Algerian singer and actress (1927–2026)

Leila Al Jazairia (Arabic: ليلى الجزائرية; August 6, 1927 – April 15, 2026) was an Algerian singer and actress.

== Biography ==
Leila Al Jazairia was born Leïla Hakim in Oran, Algeria, in 1927.

As a singer, she was initially discovered by the Algerian artist Mahieddine Bachtarzi and began her career in her home country. She then spent time performing in Paris, where she was noticed by the Egyptian singer Farid al-Atrash. In the early 1950s, she traveled with his encouragement to Egypt, where she gained prominence as a singer and actress. It was there that she adopted the stage name Leila Al Jazairia.

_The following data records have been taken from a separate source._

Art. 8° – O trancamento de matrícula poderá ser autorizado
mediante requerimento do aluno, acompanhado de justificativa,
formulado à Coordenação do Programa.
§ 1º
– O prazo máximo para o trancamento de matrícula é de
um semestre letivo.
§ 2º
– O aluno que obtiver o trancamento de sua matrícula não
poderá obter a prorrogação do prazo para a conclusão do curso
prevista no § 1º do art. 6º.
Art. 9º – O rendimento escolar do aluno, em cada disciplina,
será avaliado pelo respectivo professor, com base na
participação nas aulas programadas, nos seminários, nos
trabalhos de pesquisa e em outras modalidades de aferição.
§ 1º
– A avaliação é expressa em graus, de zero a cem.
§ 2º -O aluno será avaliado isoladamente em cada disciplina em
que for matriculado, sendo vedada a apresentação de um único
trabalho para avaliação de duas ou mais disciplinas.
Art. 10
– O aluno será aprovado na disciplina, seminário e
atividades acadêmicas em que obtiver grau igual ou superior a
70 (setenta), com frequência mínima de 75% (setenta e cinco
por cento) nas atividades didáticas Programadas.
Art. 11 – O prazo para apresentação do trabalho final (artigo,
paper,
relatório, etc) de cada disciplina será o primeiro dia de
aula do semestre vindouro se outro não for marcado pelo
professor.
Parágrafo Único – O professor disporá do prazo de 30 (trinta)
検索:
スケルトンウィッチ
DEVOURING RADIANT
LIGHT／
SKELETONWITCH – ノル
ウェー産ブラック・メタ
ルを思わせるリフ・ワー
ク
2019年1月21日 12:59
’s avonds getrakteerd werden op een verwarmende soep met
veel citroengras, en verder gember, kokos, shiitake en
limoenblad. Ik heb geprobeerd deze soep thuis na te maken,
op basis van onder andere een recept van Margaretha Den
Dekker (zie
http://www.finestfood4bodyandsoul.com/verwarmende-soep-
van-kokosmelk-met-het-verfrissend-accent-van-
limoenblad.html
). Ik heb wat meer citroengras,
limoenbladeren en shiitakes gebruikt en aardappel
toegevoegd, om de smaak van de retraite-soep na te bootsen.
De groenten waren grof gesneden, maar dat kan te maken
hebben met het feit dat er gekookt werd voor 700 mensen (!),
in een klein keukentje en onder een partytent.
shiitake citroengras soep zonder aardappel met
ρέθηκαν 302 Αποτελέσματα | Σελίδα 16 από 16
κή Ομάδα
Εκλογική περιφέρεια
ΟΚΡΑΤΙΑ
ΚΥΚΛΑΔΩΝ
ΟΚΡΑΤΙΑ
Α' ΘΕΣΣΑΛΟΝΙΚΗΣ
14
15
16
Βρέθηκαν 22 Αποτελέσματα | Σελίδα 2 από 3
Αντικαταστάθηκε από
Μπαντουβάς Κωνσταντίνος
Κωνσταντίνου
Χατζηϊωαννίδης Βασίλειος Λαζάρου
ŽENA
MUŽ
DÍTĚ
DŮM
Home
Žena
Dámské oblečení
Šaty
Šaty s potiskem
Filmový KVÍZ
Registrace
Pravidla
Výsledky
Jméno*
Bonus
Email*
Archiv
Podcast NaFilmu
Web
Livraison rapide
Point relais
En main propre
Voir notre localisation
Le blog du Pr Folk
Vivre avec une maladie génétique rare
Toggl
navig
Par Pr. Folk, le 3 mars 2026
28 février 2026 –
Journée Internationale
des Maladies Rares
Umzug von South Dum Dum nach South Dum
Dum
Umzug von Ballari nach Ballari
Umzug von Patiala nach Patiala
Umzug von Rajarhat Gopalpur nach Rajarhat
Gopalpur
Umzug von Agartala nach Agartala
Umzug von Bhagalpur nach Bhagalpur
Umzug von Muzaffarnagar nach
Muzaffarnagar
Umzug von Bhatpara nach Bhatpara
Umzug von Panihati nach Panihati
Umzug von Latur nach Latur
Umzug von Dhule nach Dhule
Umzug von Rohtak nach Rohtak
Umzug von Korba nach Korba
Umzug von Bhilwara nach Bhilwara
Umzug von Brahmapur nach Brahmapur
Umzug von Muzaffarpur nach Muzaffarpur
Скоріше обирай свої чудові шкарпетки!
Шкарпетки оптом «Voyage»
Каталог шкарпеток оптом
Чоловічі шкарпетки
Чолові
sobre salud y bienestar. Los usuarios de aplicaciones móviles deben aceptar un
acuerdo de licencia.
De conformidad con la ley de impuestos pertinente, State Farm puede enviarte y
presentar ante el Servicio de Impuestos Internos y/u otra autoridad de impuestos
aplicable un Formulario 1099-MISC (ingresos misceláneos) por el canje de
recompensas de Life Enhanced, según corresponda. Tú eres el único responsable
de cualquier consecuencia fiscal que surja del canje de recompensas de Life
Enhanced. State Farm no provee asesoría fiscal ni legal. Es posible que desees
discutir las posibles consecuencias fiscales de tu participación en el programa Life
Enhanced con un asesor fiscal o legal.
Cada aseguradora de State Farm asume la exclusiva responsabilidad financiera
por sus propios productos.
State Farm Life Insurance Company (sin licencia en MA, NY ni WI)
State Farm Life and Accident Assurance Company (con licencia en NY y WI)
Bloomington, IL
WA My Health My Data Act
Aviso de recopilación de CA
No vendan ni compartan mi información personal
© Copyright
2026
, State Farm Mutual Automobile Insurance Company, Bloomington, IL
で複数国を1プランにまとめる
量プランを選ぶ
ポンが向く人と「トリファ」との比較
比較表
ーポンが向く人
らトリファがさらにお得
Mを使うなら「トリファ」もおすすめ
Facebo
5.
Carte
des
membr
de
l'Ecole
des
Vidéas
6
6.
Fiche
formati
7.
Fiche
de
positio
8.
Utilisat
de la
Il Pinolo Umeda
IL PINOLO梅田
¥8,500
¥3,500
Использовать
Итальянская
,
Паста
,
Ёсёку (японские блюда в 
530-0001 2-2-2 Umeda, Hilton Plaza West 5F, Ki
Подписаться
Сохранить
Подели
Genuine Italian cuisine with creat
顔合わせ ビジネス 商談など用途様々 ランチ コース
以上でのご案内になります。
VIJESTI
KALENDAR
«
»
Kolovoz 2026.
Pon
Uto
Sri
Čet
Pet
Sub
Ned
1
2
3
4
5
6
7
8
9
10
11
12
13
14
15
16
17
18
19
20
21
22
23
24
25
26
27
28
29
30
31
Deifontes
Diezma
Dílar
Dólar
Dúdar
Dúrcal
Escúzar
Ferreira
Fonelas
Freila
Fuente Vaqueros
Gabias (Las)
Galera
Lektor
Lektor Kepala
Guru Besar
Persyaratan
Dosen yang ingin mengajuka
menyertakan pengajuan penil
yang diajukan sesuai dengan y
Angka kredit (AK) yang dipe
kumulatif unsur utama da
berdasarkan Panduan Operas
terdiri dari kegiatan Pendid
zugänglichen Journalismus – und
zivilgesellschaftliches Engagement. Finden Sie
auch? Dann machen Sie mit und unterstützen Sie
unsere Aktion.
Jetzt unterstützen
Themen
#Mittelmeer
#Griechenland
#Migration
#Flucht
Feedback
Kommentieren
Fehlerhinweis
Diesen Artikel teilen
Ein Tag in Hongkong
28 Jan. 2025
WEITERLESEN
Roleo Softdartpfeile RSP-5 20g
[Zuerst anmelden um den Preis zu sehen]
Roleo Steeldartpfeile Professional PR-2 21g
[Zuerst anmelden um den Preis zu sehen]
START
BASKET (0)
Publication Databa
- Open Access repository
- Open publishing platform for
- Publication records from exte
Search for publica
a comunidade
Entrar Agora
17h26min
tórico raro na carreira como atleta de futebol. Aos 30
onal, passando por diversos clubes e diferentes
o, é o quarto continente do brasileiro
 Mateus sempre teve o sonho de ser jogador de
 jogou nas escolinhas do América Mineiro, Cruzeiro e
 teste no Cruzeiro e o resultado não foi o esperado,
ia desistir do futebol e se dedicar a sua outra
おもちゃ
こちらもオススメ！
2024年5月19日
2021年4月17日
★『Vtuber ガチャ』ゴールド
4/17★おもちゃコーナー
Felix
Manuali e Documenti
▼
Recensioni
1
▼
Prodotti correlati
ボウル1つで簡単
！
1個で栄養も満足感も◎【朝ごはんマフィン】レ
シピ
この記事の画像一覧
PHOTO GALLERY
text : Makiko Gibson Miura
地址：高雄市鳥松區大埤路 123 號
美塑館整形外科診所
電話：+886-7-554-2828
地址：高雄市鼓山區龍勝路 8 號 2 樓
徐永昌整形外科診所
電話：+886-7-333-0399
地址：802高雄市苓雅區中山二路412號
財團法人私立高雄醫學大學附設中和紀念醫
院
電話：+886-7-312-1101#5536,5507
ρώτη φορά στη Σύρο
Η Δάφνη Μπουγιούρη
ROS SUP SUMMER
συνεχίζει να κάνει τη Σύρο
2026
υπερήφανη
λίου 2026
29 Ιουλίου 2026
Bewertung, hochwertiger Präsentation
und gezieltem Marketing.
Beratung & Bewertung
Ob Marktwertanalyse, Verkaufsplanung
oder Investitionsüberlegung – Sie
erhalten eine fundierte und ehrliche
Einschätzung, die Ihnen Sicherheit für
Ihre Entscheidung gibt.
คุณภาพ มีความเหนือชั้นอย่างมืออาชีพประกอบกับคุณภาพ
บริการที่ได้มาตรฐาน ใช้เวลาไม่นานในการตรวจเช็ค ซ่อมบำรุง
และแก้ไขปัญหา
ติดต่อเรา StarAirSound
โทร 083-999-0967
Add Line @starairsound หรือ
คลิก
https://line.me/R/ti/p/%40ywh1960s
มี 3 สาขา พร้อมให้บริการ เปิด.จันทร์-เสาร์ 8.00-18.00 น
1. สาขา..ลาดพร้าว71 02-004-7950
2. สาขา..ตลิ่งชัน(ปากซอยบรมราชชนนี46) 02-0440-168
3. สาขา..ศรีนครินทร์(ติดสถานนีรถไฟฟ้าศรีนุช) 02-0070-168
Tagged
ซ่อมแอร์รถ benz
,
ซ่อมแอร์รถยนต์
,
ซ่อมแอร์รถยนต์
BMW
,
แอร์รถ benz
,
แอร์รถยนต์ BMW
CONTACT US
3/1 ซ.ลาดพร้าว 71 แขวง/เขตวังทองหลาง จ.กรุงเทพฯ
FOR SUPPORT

Her film career began in 1952, when she appeared in Atrash's film Ayza Atgawwez ("I Want to Get Married"). In 1953, she was featured alongside Kamal el-Shennawi in the film The Unwilling Doctor, then performed again with Atrash in his 1954 film Lahn hubi. While her brief career as an actress came to an end after that, she had played a notable role in the "golden age" of Arab musical filmmaking.

Al Jazairia then met and married the Moroccan soccer star Abderrahmane Mahjoub, after which she stepped away from the spotlight. They settled for many years in Paris, where they ran a restaurant for a period, and were together until his death in 2011. She died in 2026 at age 97, at home in Casablanca.